Eddy Current Testing (ET) is a versatile NDT method that can be used to detect (near) surface defects in conductive materials without removing the coating. An electromagnetic inductor is used to generate a magnetic field. When this field is introduced in the surface of the test piece, it generates so called "eddy currents" in the material. These currents generate their own magnetic field which resists the initial field created by the inductor.
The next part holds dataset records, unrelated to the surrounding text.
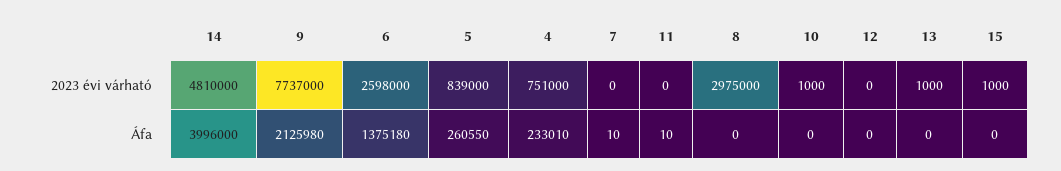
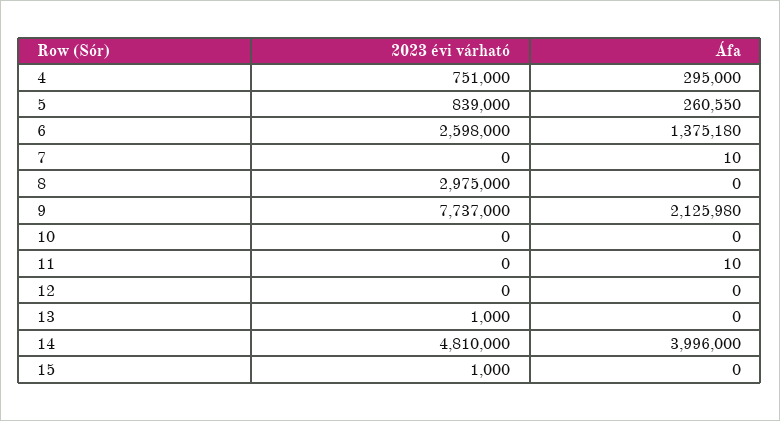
10, 2023 évi várható: 1000 -> 0
4, Áfa: 233010 -> 295000

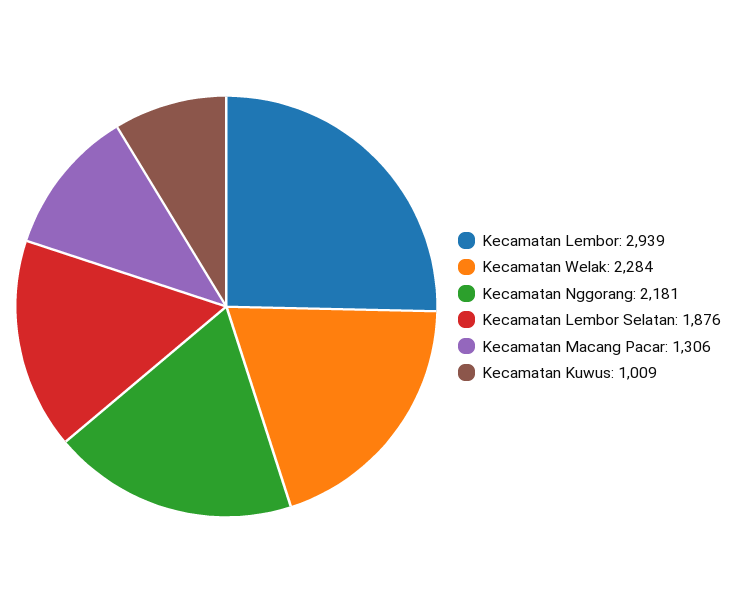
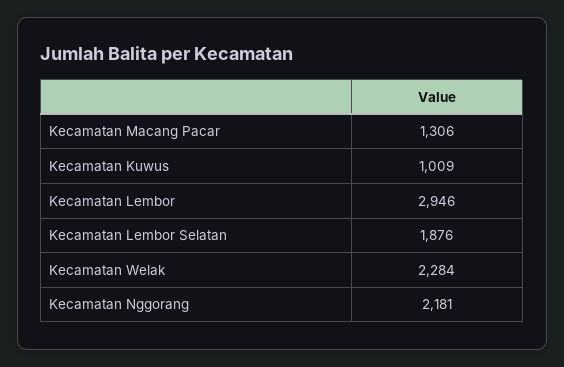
Kecamatan Lembor: 2939 -> 2946

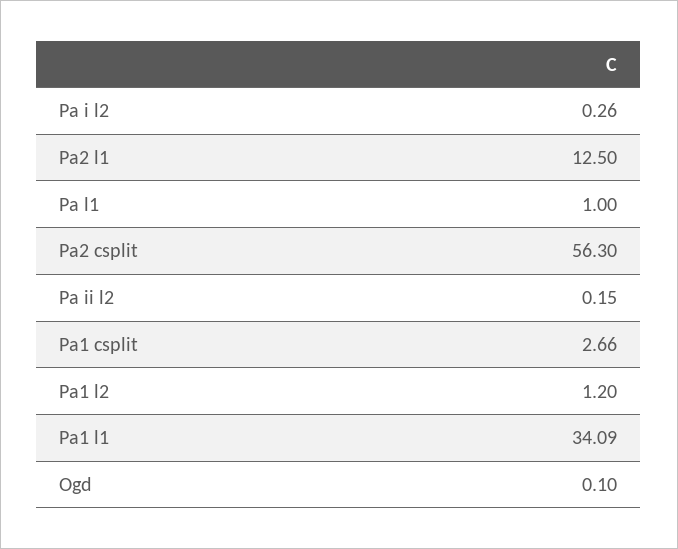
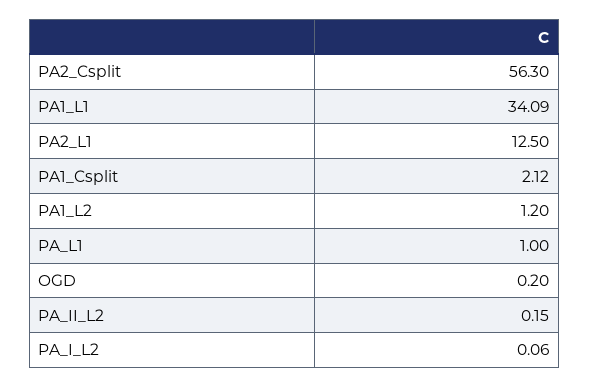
Pa i l2: 0.26 -> 0.06
Pa1 csplit: 2.66 -> 2.12
Ogd: 0.1 -> 0.2

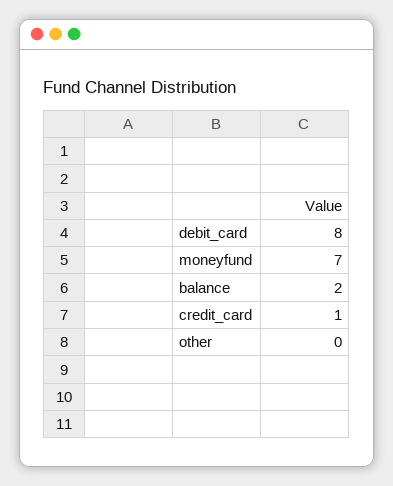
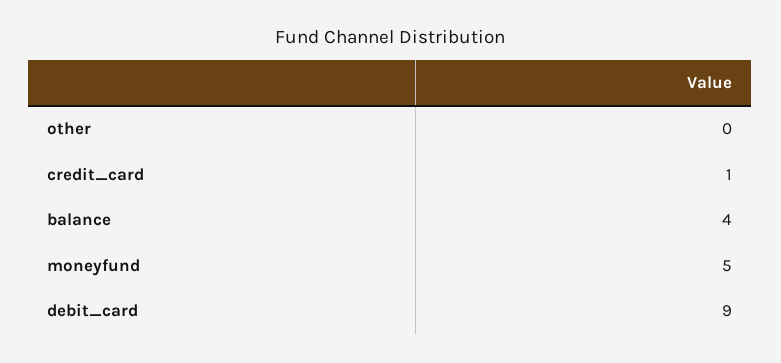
debit_card: 8 -> 9
moneyfund: 7 -> 5
balance: 2 -> 4

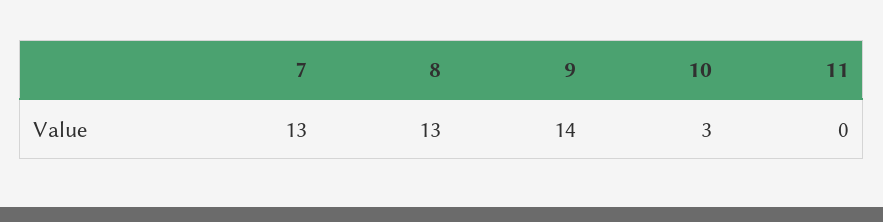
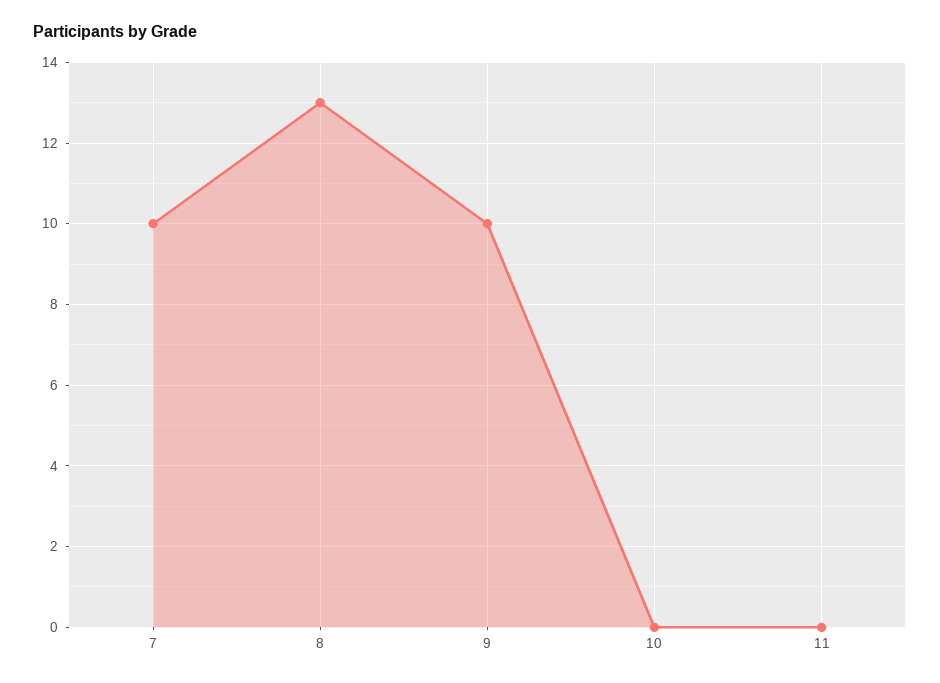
7: 13 -> 10
9: 14 -> 10
10: 3 -> 0

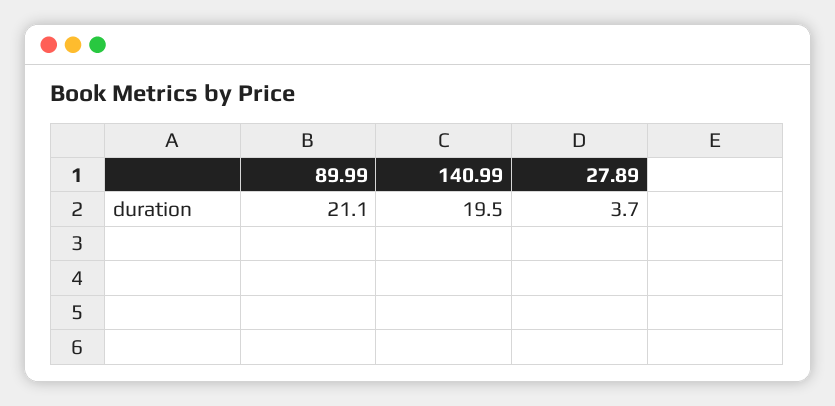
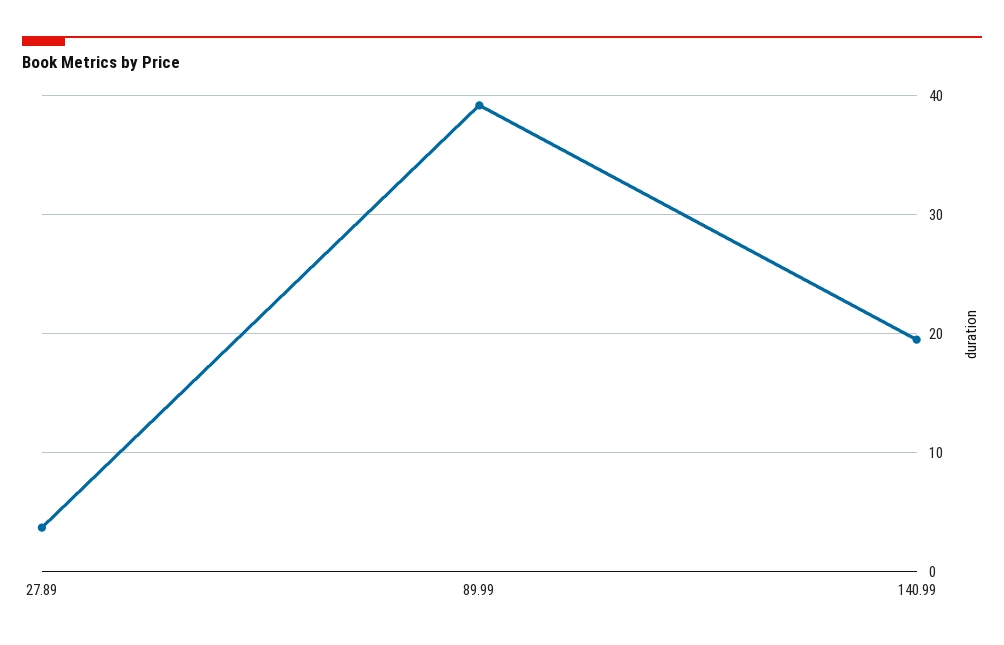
89.99: 21.1 -> 39

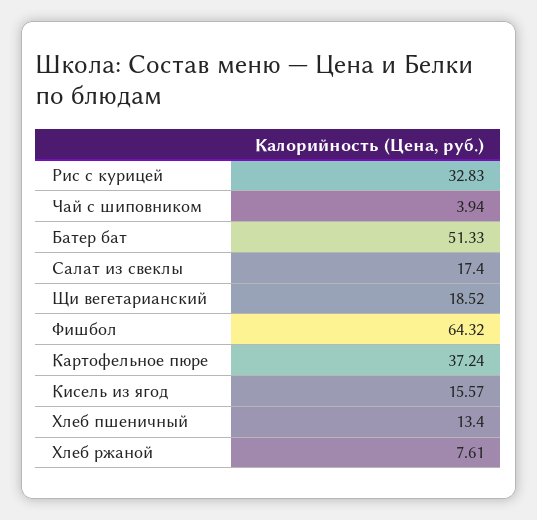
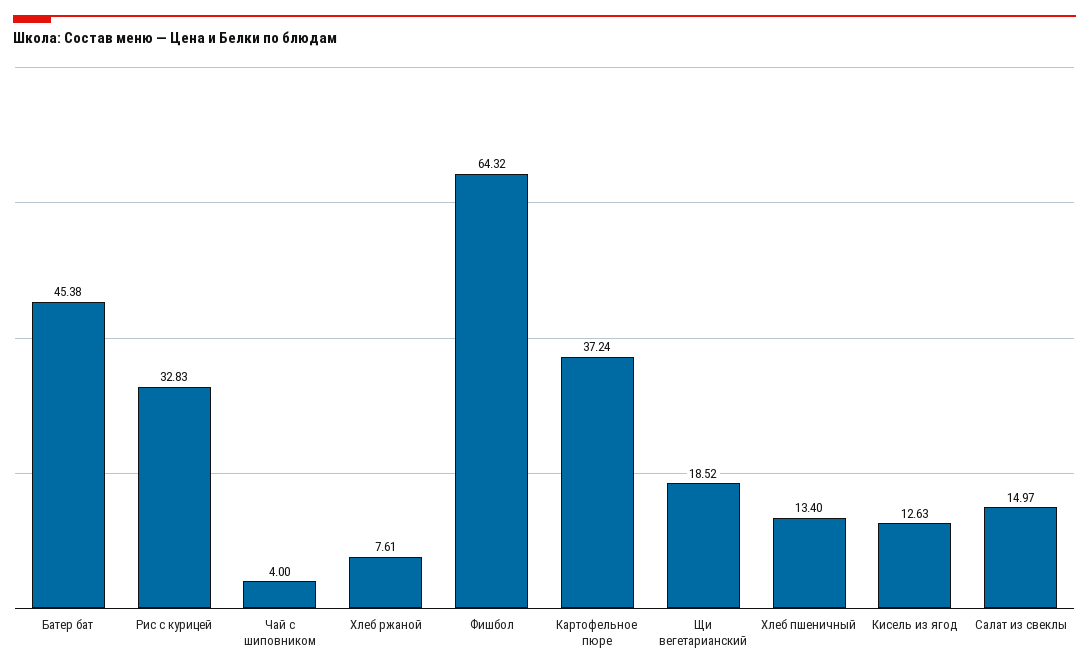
Чай с шиповником: 3.94 -> 4
Батер бат: 51.33 -> 45.38
Салат из свеклы: 17.4 -> 14.97
Кисель из ягод: 15.57 -> 12.63

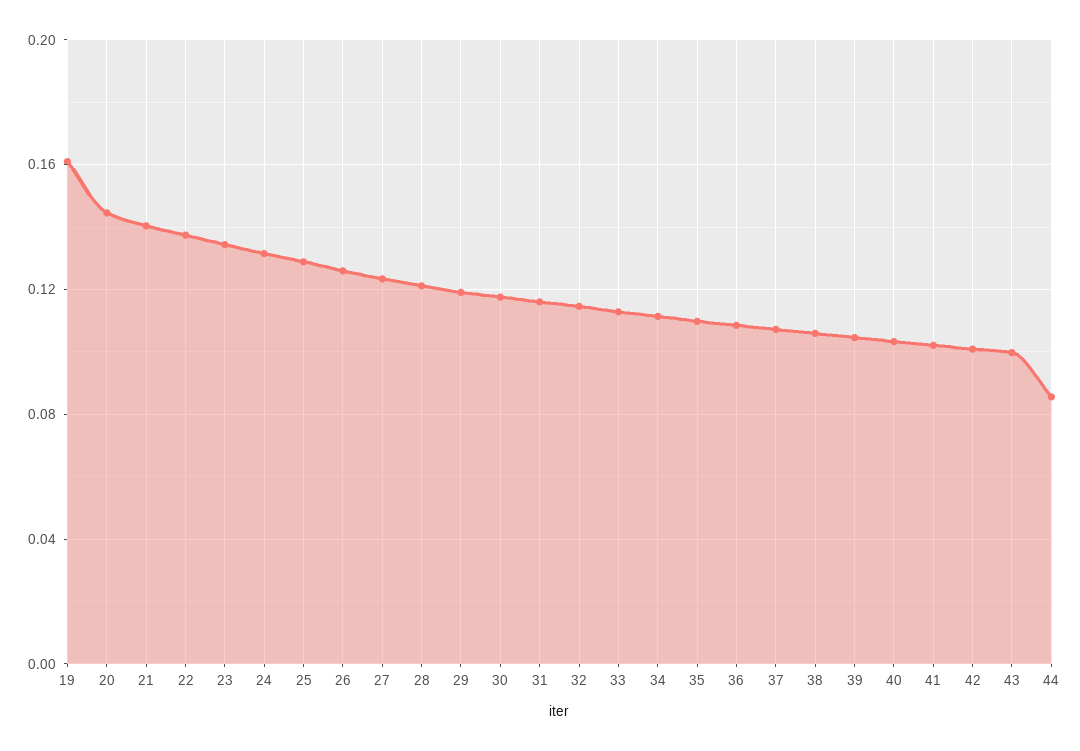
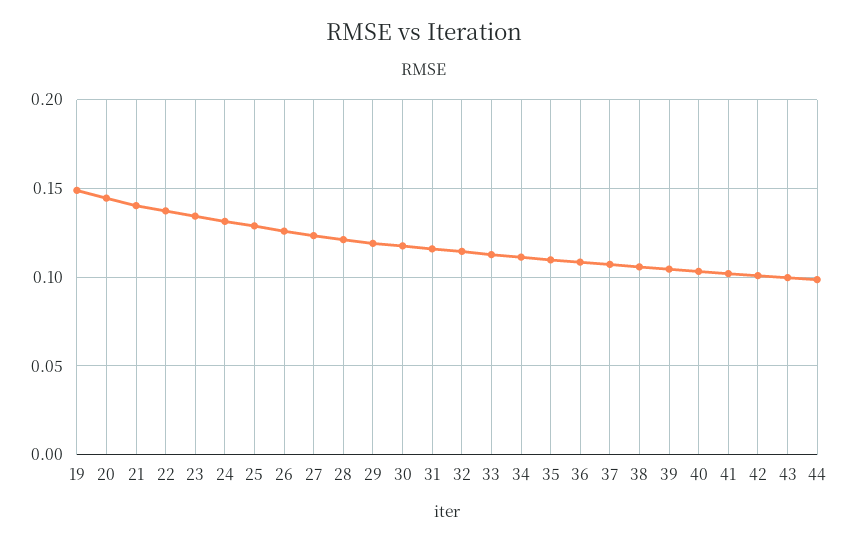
19: 0.16 -> 0.15
44: 0.085 -> 0.1

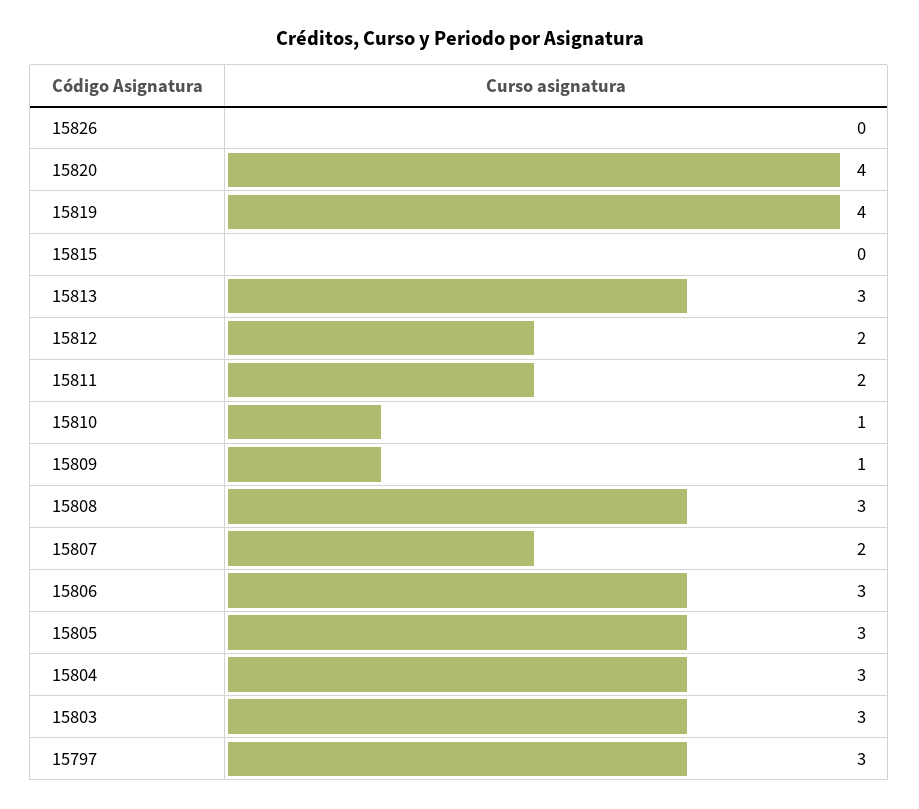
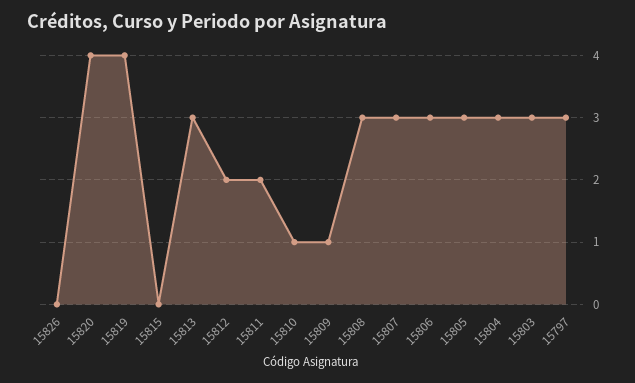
15807: 2 -> 3

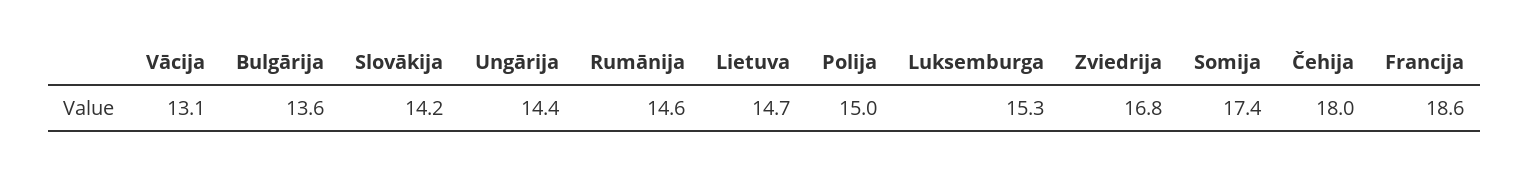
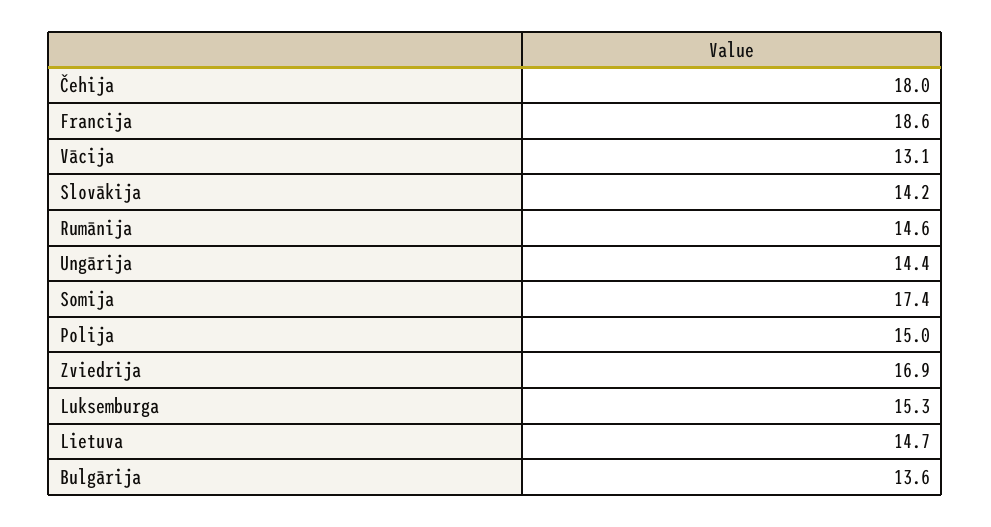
Zviedrija: 16.8 -> 16.9

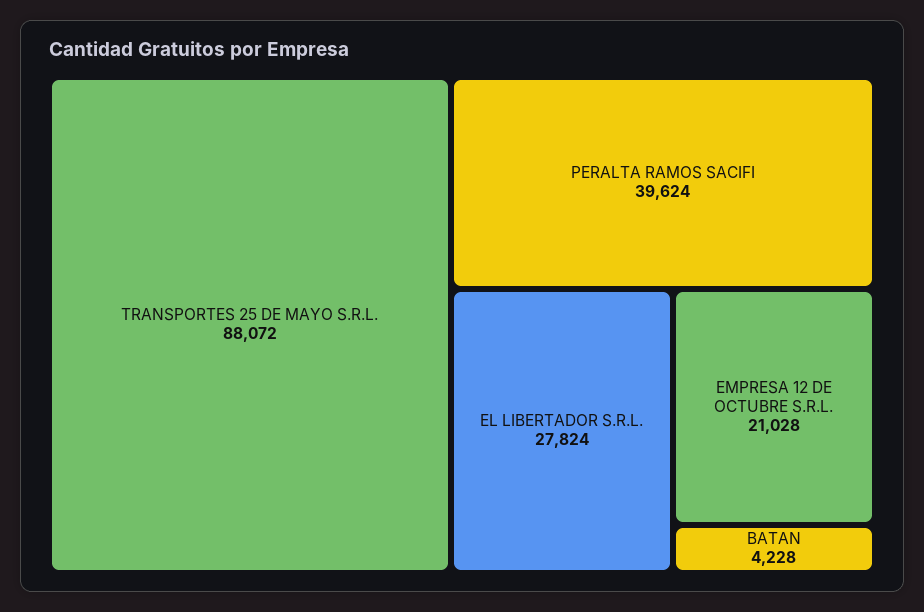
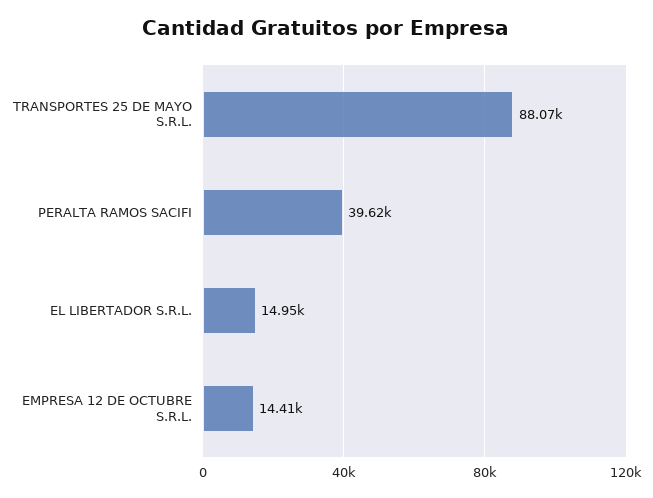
EL LIBERTADOR S.R.L.: 27824 -> 14950
EMPRESA 12 DE OCTUBRE S.R.L.: 21028 -> 14410
BATAN: 4228 -> none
When a discontinuity disturbs the eddy currents, this can be registered by measuring the resulting change in impedance of the coil.
Besides detecting defects in the (near) surface, ET inspections can also be applied for material and coating thickness measurements, material identification and heat treatment monitoring.
No need to remove coating
Can be used to detect small cracks and other defects
Suitable for detecting surface and near surface defects
Immediate results on screen
Portable inspection equipment
Also suitable for coating thickness measurements, material identification and heat treatment monitoring
No significant surface preparation required
No need for couplant liquid or gel
Can be used to inspect objects with complex geometry
Can only be applied on conductive materials
Higher skill and training level required than with other techniques
Surface finish and roughness can cause false indications
Reference standards required for setup of the system
Limited depth penetration
Discontinuities that lie parallel to the probe coil winding and probe scan direction are undetectable
Unlike Magnetic Particle Inspection, Eddy Current Testing (ET) only measures disruptions in the conductivity of the material caused by defects. Since the created magnetic fields penetrate the coating layer, there usually is no need to remove the coating.